----- Material to process

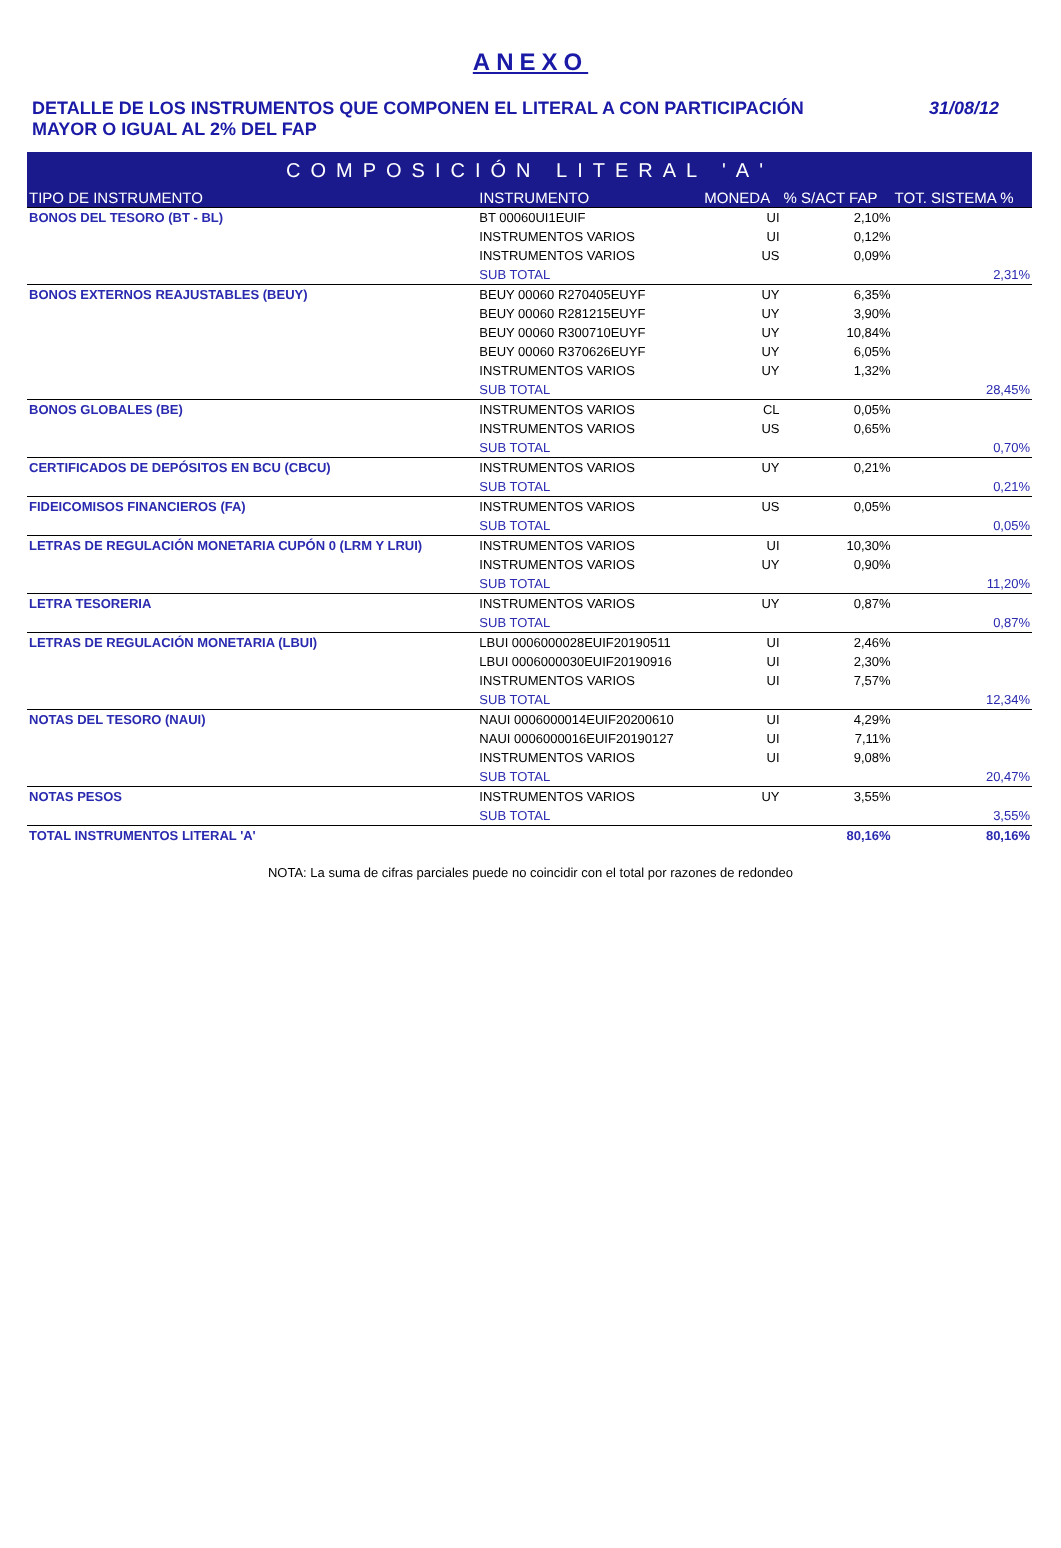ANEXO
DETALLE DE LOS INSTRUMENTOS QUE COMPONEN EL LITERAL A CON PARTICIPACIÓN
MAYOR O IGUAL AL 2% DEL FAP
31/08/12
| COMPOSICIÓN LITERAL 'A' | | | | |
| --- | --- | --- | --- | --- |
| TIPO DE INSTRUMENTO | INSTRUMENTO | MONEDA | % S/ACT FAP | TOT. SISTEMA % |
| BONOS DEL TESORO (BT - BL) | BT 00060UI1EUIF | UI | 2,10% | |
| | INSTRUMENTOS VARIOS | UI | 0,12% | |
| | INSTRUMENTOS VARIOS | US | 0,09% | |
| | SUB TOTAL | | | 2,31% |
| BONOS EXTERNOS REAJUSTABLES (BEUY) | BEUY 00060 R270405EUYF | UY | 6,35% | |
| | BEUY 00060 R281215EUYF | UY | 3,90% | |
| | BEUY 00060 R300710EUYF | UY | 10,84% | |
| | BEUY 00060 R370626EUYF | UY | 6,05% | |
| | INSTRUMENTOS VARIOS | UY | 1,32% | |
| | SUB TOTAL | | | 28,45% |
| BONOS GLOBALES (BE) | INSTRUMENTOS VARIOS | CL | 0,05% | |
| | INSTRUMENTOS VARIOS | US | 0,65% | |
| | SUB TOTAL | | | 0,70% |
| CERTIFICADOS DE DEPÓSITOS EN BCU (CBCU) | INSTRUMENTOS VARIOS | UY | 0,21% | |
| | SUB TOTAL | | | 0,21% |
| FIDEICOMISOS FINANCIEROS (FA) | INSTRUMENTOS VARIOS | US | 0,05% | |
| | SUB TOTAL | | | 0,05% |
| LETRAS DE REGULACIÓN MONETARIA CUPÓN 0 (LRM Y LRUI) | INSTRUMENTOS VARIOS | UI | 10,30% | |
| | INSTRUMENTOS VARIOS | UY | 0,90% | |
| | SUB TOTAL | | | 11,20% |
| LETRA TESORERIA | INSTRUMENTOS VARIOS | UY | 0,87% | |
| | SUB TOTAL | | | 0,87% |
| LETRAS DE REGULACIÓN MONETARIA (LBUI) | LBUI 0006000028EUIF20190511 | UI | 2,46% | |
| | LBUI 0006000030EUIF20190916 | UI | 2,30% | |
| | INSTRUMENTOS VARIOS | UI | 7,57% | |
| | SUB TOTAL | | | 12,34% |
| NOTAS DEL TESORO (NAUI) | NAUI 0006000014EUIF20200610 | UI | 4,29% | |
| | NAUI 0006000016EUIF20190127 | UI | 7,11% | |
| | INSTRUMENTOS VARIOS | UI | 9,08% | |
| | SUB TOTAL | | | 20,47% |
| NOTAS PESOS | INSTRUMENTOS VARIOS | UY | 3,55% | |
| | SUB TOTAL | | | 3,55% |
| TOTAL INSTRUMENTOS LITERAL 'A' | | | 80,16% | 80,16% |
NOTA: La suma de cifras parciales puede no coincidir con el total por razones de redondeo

----------
----- Material to process

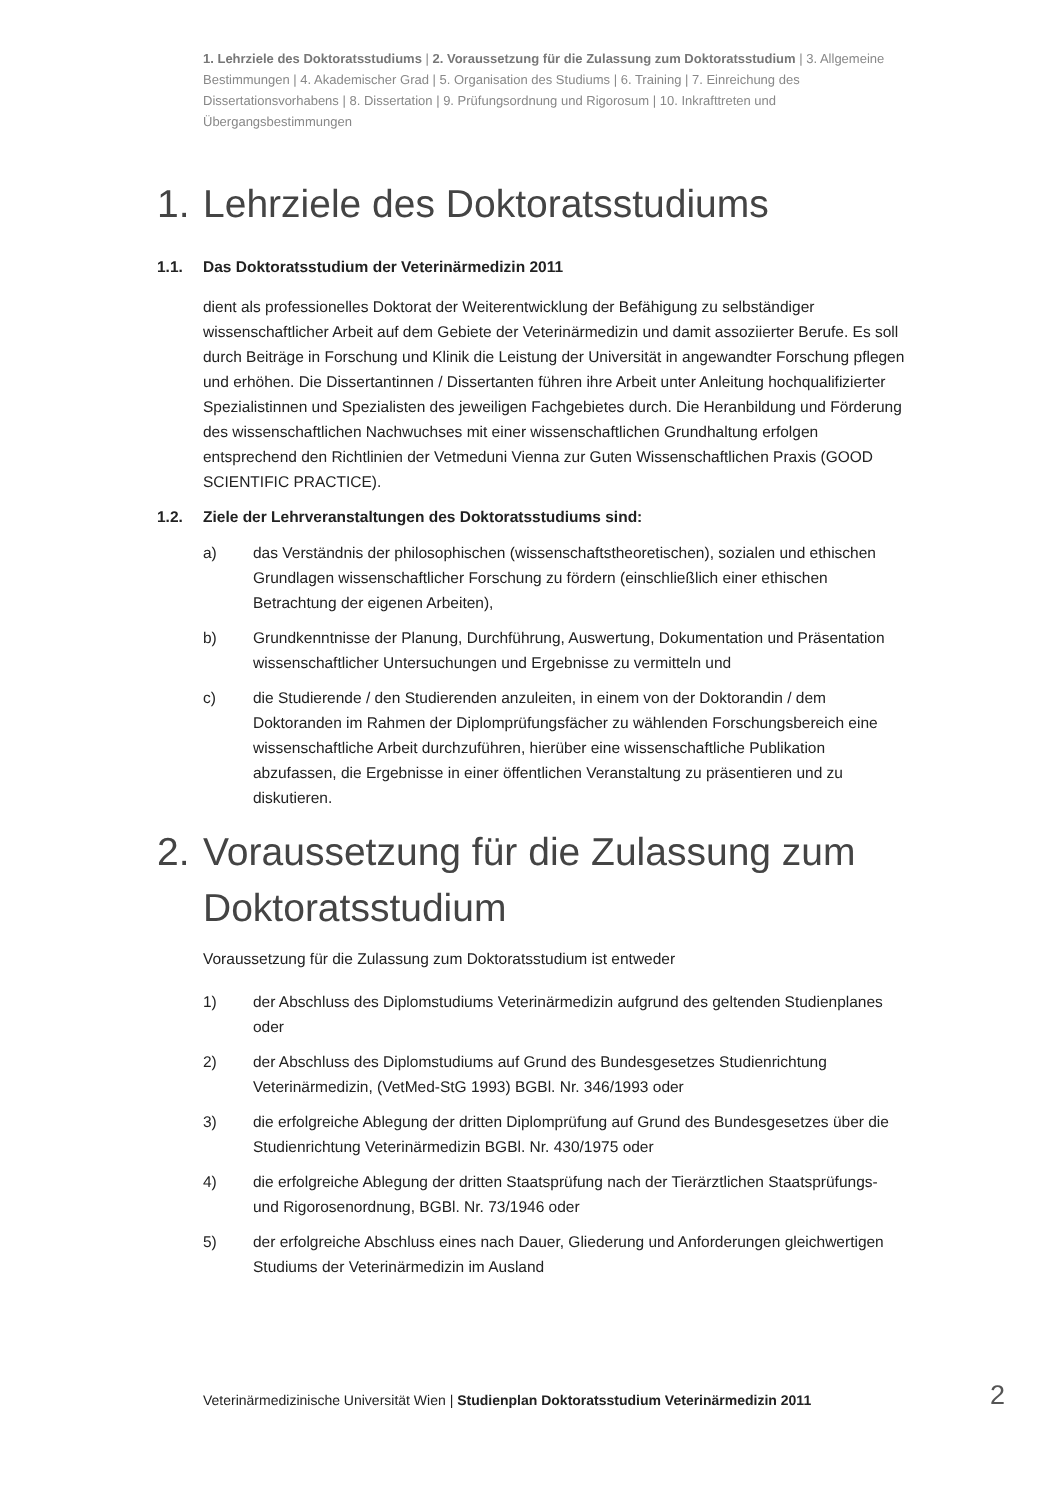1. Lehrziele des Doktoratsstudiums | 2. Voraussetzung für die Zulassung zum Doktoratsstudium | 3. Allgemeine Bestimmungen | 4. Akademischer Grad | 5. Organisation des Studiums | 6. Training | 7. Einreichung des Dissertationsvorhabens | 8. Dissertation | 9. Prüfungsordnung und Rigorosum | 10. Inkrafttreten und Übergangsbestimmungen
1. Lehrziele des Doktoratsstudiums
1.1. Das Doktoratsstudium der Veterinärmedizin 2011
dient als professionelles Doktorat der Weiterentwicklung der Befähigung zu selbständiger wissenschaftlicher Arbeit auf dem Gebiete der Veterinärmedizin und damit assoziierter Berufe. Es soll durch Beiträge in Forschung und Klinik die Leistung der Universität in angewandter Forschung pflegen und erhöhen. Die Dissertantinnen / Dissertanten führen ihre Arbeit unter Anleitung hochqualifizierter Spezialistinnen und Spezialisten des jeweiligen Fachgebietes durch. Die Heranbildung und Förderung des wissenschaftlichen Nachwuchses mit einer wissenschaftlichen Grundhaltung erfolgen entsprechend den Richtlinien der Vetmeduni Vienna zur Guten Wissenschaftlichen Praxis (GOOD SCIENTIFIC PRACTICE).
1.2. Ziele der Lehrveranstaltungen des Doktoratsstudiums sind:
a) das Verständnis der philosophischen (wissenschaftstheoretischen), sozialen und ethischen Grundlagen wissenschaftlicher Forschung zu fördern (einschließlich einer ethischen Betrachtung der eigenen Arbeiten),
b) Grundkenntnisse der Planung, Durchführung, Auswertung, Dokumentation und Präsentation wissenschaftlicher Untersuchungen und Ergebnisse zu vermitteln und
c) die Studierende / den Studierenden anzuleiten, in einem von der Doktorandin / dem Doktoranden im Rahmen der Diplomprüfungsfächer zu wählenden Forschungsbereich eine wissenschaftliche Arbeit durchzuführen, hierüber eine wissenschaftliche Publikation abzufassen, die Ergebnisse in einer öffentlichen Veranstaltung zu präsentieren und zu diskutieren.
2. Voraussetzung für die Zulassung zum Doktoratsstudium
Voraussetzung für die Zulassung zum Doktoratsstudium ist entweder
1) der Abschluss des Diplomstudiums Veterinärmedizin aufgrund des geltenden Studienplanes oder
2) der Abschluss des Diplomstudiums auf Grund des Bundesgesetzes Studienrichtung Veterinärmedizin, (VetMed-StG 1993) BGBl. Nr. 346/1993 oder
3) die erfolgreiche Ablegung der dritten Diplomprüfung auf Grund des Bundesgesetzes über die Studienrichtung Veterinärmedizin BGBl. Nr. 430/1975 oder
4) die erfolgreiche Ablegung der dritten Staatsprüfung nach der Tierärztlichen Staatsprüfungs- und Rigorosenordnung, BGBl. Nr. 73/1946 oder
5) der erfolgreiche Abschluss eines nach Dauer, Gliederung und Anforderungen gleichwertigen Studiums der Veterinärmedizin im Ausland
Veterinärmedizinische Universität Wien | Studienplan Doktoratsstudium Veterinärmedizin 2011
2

----------
----- Material to process

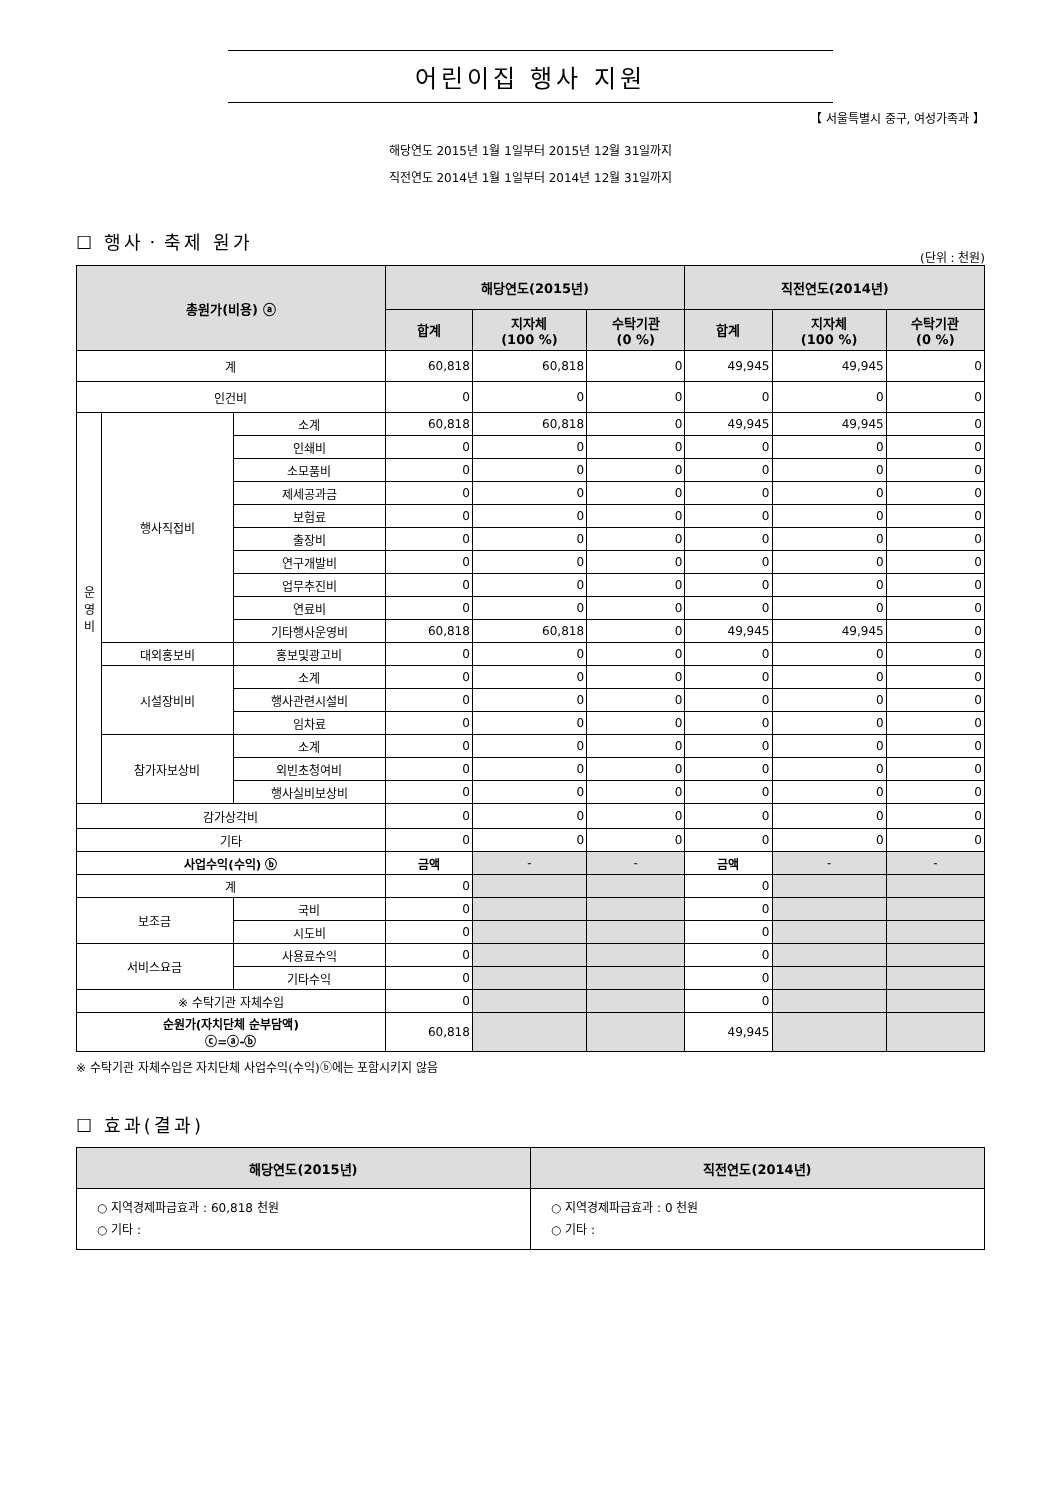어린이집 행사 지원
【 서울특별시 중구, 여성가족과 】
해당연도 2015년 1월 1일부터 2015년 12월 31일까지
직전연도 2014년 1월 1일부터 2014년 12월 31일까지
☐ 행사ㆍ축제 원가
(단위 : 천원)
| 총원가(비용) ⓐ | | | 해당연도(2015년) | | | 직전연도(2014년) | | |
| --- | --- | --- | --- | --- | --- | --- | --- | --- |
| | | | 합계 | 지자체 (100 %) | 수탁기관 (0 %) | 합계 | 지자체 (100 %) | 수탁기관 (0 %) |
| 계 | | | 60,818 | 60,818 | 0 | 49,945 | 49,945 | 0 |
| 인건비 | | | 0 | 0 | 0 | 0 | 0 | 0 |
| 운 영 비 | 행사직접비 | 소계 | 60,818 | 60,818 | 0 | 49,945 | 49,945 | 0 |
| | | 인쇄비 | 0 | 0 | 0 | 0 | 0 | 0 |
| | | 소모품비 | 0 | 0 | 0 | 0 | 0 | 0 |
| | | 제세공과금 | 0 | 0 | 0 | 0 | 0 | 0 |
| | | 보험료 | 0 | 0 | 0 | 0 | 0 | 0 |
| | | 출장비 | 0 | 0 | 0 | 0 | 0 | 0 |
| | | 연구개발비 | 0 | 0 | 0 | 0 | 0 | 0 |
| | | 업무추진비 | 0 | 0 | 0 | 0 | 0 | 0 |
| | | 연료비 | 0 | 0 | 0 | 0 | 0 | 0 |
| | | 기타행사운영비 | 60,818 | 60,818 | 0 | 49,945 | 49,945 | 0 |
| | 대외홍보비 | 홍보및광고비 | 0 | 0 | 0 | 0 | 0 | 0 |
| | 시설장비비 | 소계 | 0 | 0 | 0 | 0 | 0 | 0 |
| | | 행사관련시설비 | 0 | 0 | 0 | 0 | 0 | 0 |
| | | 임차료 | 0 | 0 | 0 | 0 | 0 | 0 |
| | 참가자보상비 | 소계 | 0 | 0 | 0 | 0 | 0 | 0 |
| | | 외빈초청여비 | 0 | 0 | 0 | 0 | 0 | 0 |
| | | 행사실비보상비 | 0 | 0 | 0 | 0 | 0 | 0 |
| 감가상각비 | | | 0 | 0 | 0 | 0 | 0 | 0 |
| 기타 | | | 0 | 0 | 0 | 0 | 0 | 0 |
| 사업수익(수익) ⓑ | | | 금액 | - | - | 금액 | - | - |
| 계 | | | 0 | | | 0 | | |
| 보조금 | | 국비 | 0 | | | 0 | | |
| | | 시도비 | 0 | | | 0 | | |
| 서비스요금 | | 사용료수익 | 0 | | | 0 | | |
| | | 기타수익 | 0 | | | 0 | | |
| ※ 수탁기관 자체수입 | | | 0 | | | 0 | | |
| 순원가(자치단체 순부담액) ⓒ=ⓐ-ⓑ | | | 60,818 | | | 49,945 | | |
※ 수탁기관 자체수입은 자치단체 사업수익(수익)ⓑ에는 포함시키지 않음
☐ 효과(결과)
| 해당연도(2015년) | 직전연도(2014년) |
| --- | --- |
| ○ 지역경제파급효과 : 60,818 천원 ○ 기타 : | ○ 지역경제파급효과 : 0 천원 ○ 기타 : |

----------

**Try it**: Here the output must be the lines above from the line with "c) die Studierende" to the line with "1) der Abschluss", both included, duplicated word for word and nothing else.

**Answer to this task**:
c) die Studierende / den Studierenden anzuleiten, in einem von der Doktorandin / dem Doktoranden im Rahmen der Diplomprüfungsfächer zu wählenden Forschungsbereich eine wissenschaftliche Arbeit durchzuführen, hierüber eine wissenschaftliche Publikation abzufassen, die Ergebnisse in einer öffentlichen Veranstaltung zu präsentieren und zu diskutieren.
2. Voraussetzung für die Zulassung zum Doktoratsstudium
Voraussetzung für die Zulassung zum Doktoratsstudium ist entweder
1) der Abschluss des Diplomstudiums Veterinärmedizin aufgrund des geltenden Studienplanes oder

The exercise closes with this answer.